Russia's Day of Military Glory 
Today’s Russian state simply could not formulate this sense of continuity in institutional or ideological terms, as is done elsewhere.  Save for Christian Orthodoxy, the empire of the Tsars is long gone; and, except of course for its victory over Fascism, the Soviet Union was a socio-economic failure.  The Russian Federation itself does not offer a political or economic alternative with much universal appeal, a fact of which Russians themselves are painfully aware.  What it does have, however, is sheer power, and a history of power; and this is what provides its leadership with the element of continuity that was so lacking in recent decades.   Russia’s elite has to stick to a narrative of ‘Derzhavnost’, or great-power-ness: the St.

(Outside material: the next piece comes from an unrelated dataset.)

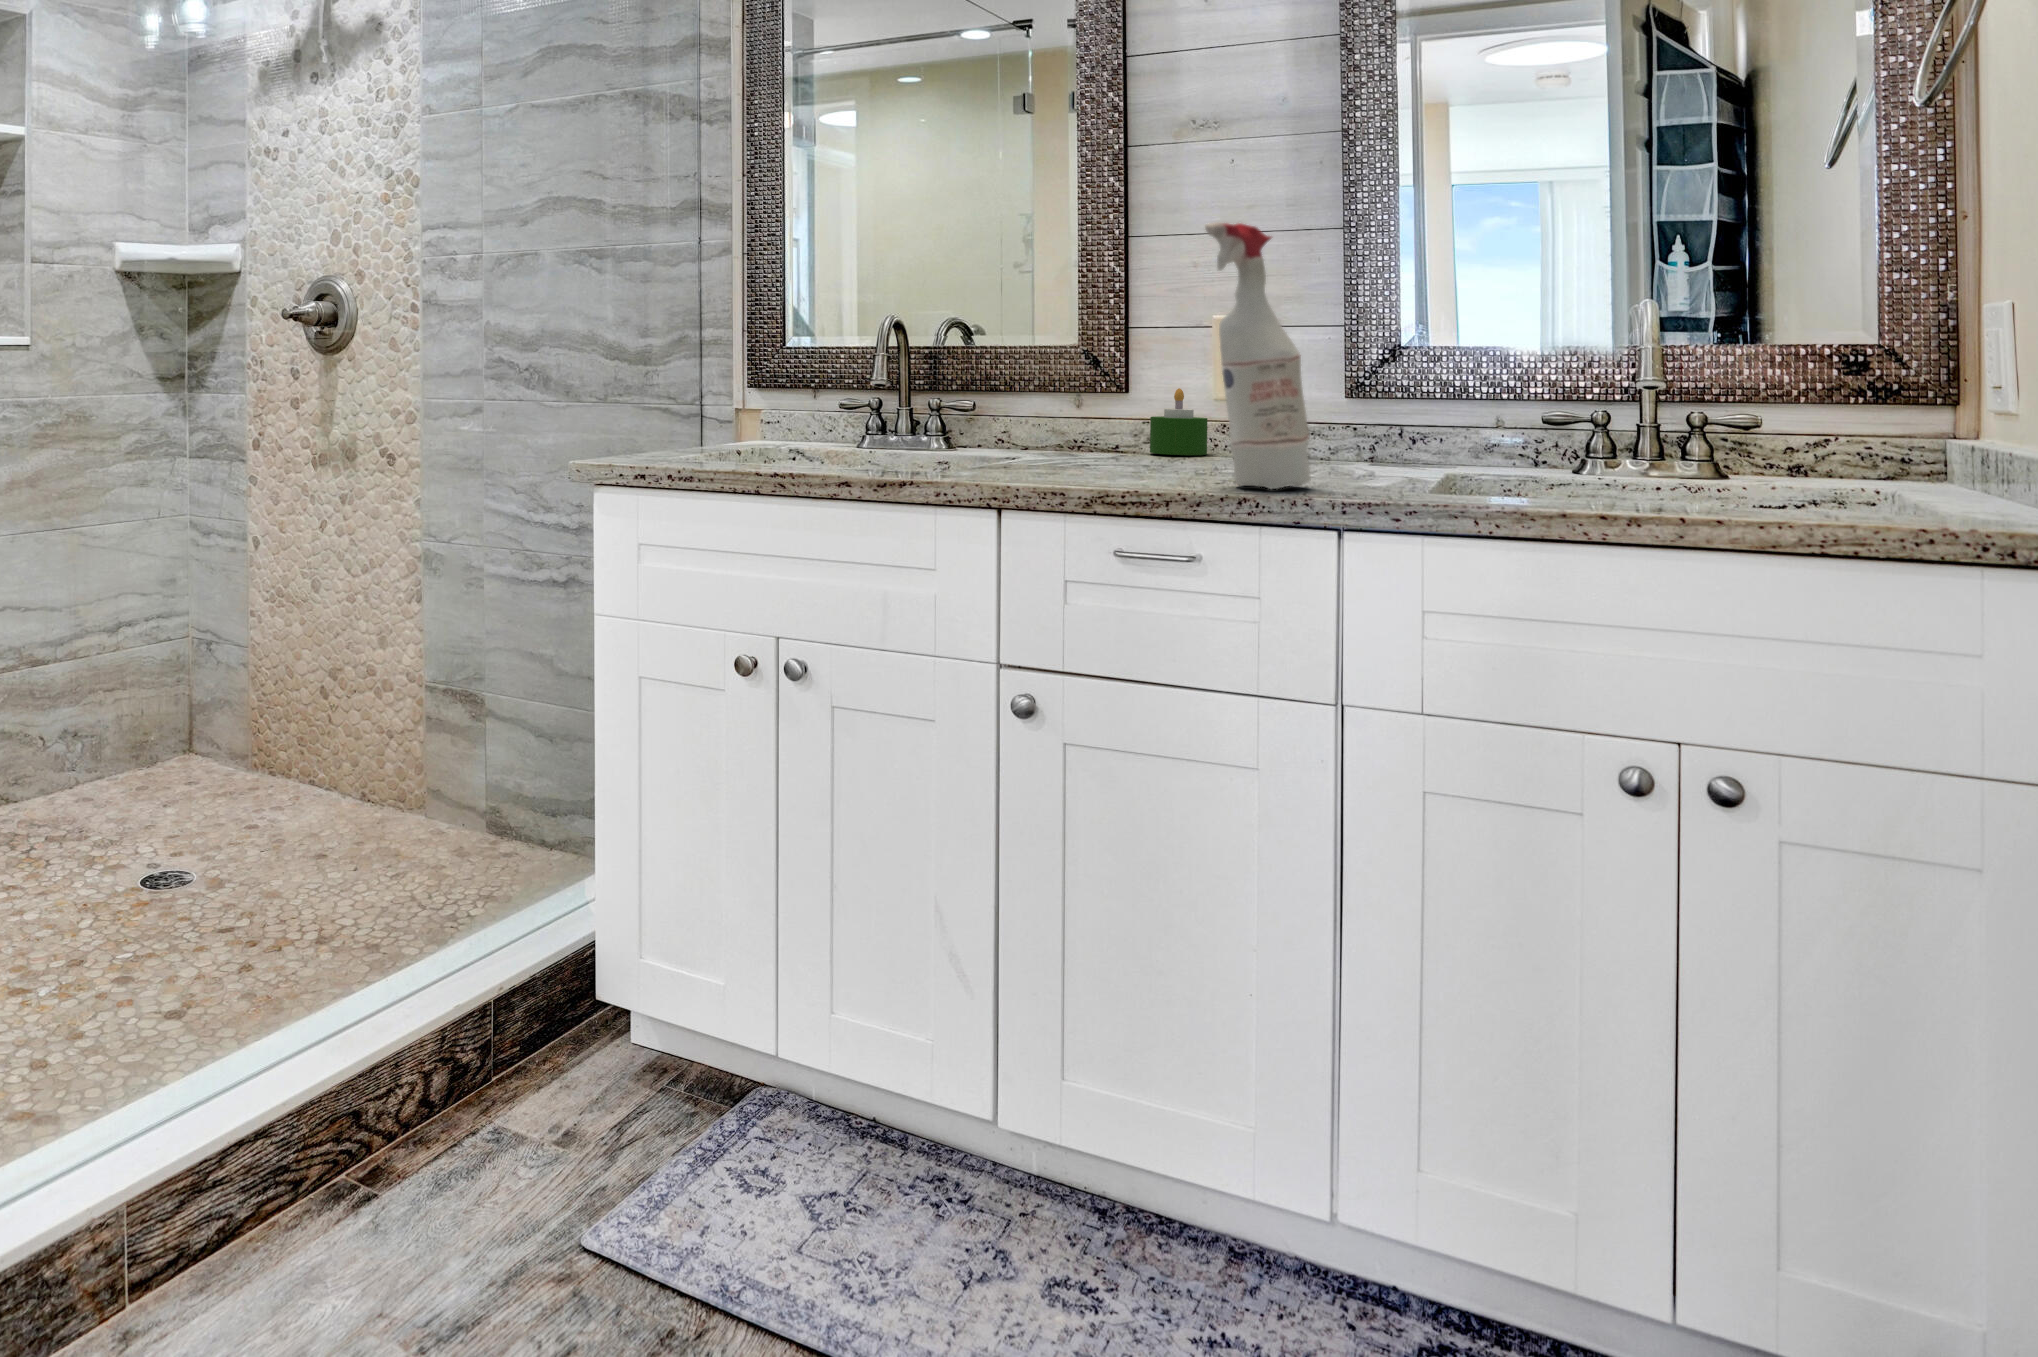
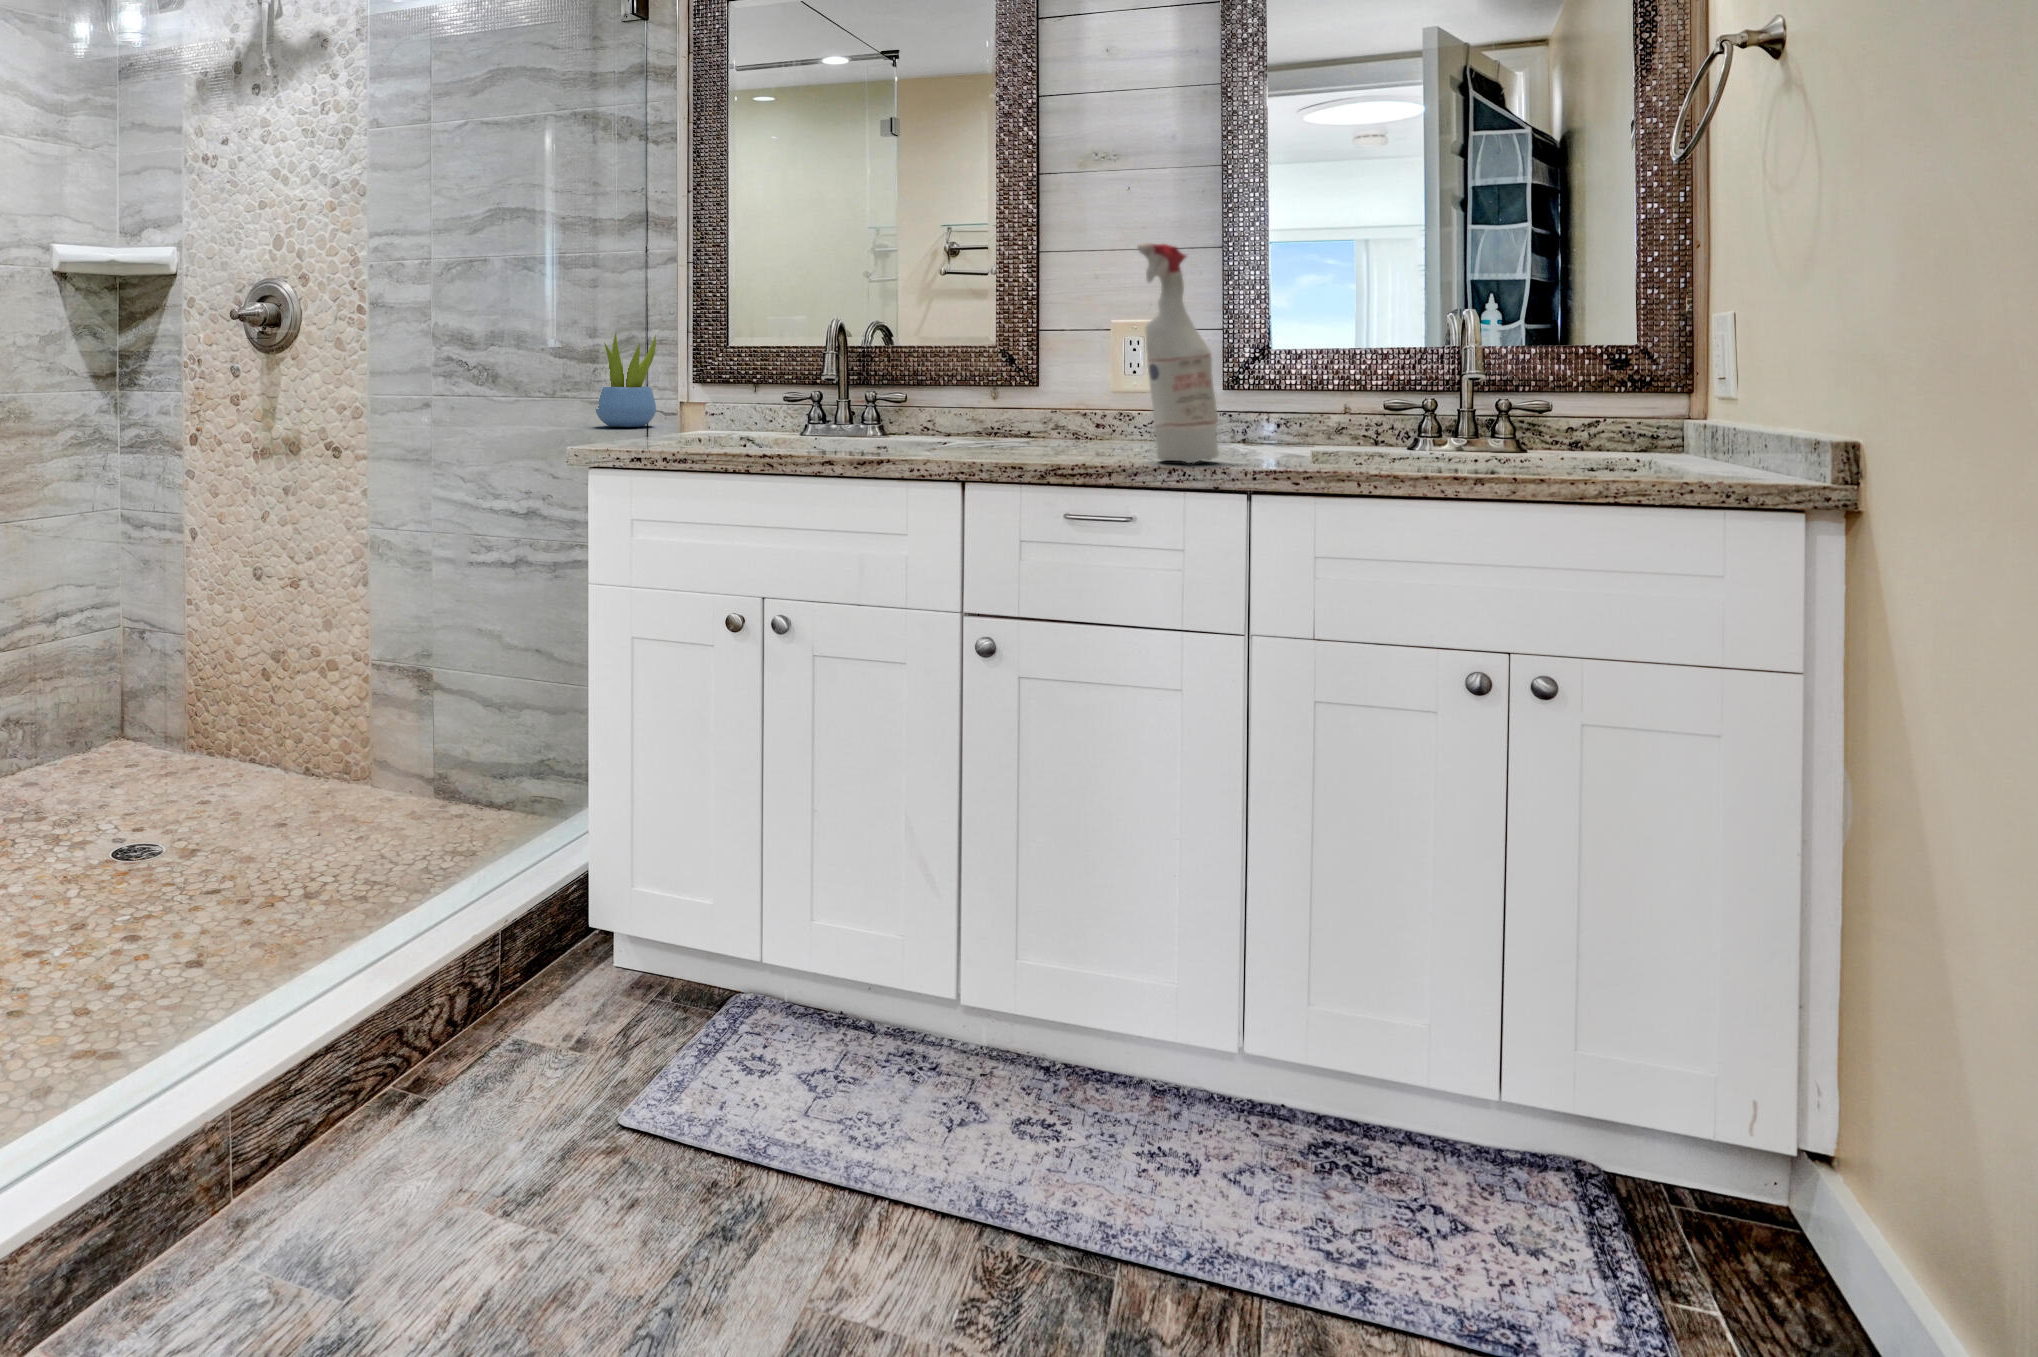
succulent plant: none [643,334,709,438] -> present [596,333,656,427]
candle: present [1150,388,1207,455] -> none [1061,381,1110,438]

George’s ribbon links its rule, and its wars in Crimea/Ukraine, to the victories of 1945 and 1812.

A long-held sense of grievance has now culminated in a return to the certainties of a largely autocratic past; but while these certainties might appeal to the Russians themselves, this return to a narrative of imperial glory also contains the seeds of its own unmaking abroad.  The little orange-and-black ribbon may work wonders at home; in the former Soviet Union, however, it remains a highly contentious – at times even inflammatory - piece of fabric, acting as a marker of narrow pro-Russian sentiment rather than a unifying force, and this on a day when the nations of the former Soviet Union – all of whom contributed and suffered in World War Two – should be able to remember their dead in a common cause.  

Instead, what we witness today is a fracturing of memory, throughout the former USSR.  The Baltics have always held a radically divergent view of the period between 1939 and 1945 in any case.  But, for the first time in its history, Ukraine’s central government has now decided to hold the Victory Day celebrations on the 8th instead of the 9th of May, together with its Western allies; and while St. George’s ribbons have been on prominent display in the region’s pro-Russian entities - from South Ossetia to the Donetsk Republic - even nominal allies of Putin’s - like Belarus and Ukraine - have made sure to have a nationally specific alternative at hand.    


From that perspective, the St. George’s ribbon could also be seen as an unwitting, implicit admission of failure on the part of Russia’s elite, an indication of its inability to reinvent post-Soviet Russia beyond the narratives of past grandeur, and great power status, in ways that could hold genuine soft-power appeal to those within its cultural sphere of influence: and such a deficit in this most elusive form of power often lies hidden behind ostentatious displays of its harder variants.